Melissa Auh Krukar is the daughter of a South Korean immigrant father and a Mexican-American mother, but she refuses to check “Hispanic” or “Asian” on government forms.
“I try to mark ‘unspecified’ or ‘other’ as a form of resistance,” said Melissa, 23, a preschool teacher in Albuquerque. “I don’t want to be in a box.”
Erik Franze, 20, is a white man, but rather than leave it at that, he includes his preferred pronouns, “he/him/his,” on his email signature to respectfully acknowledge the different gender identities of his peers.
And Shanaya Stephenson, 19, is the daughter of immigrants from Jamaica and Guyana, but she intentionally describes herself as a “pansexual black womxn.”
“I don’t see womanhood as a foil to maleness,” she said.
All three are members of what demographers are calling Generation Z: the postmillennial group of Americans for whom words like “intersectionality” feel as natural as applying filters to photos on Instagram.
Born between the mid-1990s and the late 2000s, they’re the most diverse generation ever, according to United States census data. One in four is Hispanic, and 6 percent are Asian, according to studies led by the Pew Research Center. Fourteen percent are African-American.
And that racial and ethnic diversity is expected to increase over time, with the United States becoming majority nonwhite in less than a decade, according to Census Bureau projections.
Along with that historic diversity, members of the generation also possess untraditional views about identity.
The New York Times asked members of Generation Z to describe, in their own words, their gender and race as well as what made them different from their friends. Thousands replied with answers similar to those of Melissa, Erik and Shanaya.
“It’s a generational thing,” said Melissa, the preschool teacher. “We have the tools and language to understand identity in ways our parents never really thought about.”
More than 68 million Americans belong to Generation Z, according to 2017 survey data from the Census Bureau, a share larger than the millennials’ and second only to that of the baby boomers. Taking the pulse of any generation is complicated, but especially one of this size.
Generation Z came of age just as the Black Lives Matter movement was cresting, and they are far more comfortable with shifting views of identity than older generations have been.
More than one-third of Generation Z said they knew someone who preferred to be addressed using gender-neutral pronouns, a recent study by the Pew Research Center found, compared with 12 percent of baby boomers.
“Identity is something that can change, like politics,” said Elias Tzoc-Pacheco, 17, a high school senior in Ohio who was born in Guatemala. “That’s a belief shared by a lot of my generation.”
Last summer, Elias began identifying as bisexual. He told his family and friends, but he does not like using the term “come out” to describe the experience, because he and his friends use myriad sexual identities to describe themselves already, he said.

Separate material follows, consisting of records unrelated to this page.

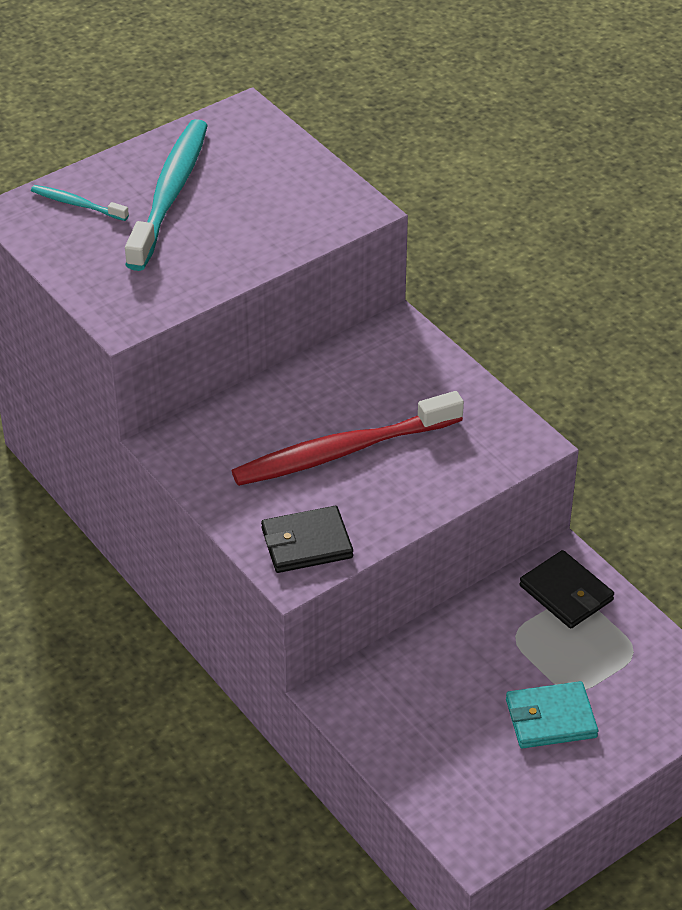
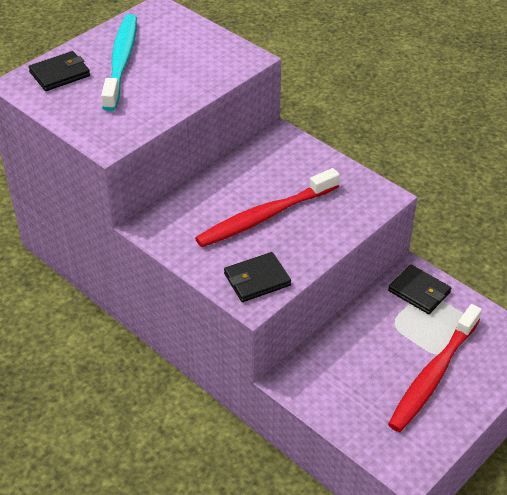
camera: 10 degrees left, 0 degrees up
turquoise toothbrush [31,185,129,221] -> black wallet [29,51,90,91]
turquoise wallet [506,681,598,748] -> red toothbrush [388,304,482,432]

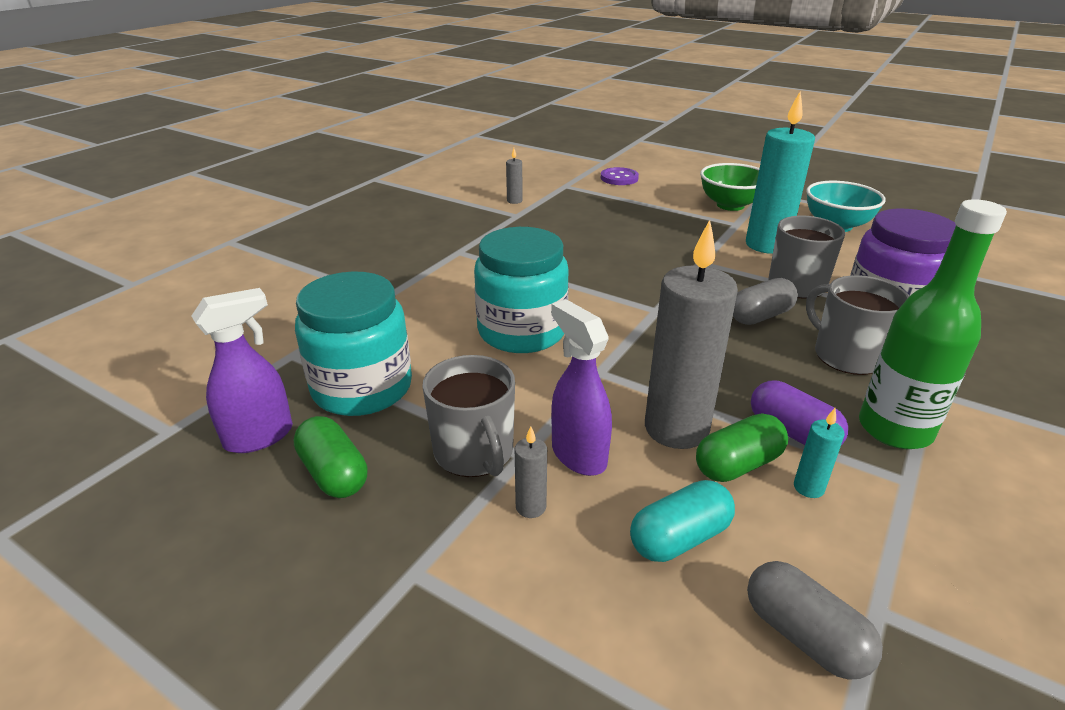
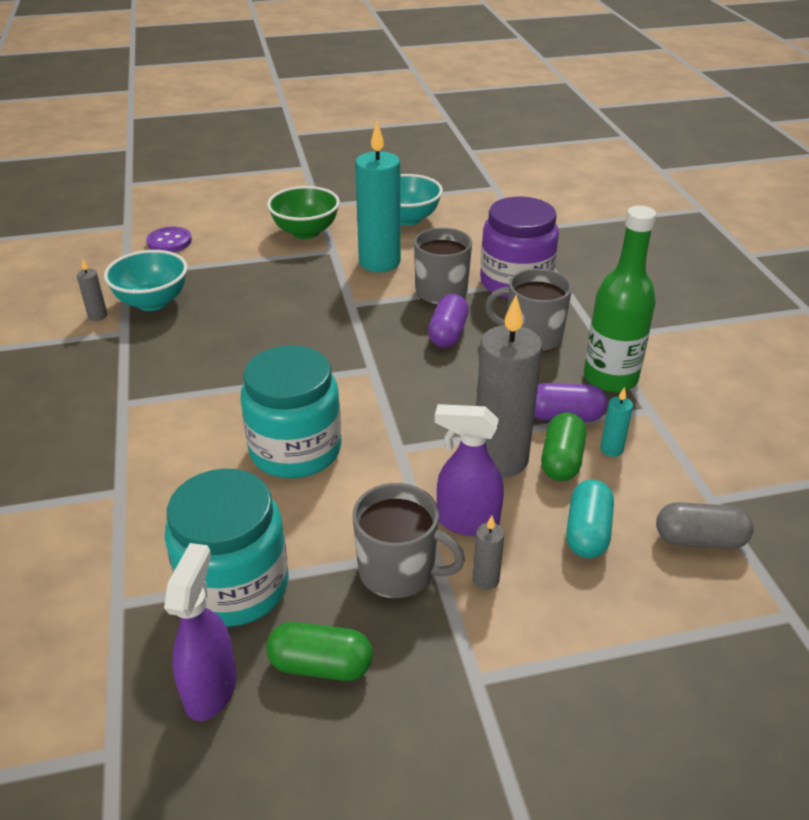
camera: 45 degrees left, 5 degrees up
grey capsule [733,278,798,325] -> purple capsule [428,294,469,348]
none -> turquoise bowl [104,250,188,311]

Elias said he defies other expectations as well. He goes to church every day, leans conservative on the issue of abortion and supports unions, he said. He has campaigned for both Democrats and Republicans.
His bipartisan political activism, he said, was a natural outcome of growing up in a world where identity can be as varied as a musical playlist.
This is also the generation for whom tech devices, apps and social media have been ubiquitous throughout their lives. A Pew study last year found that nearly half of all Americans aged 13 to 17 said they were online “almost constantly,” and more than 90 percent used social media.
Wyatt Hale, a high school junior in Bremerton, Wash., has few friends “in real life,” he said, but plenty around the world — Virginia, Norway, Italy — whom he frequently texts and talks to online.
Their friendships started out on YouTube. “I could tell you everything about them,” he said. “But not what they look like in day-to-day life.”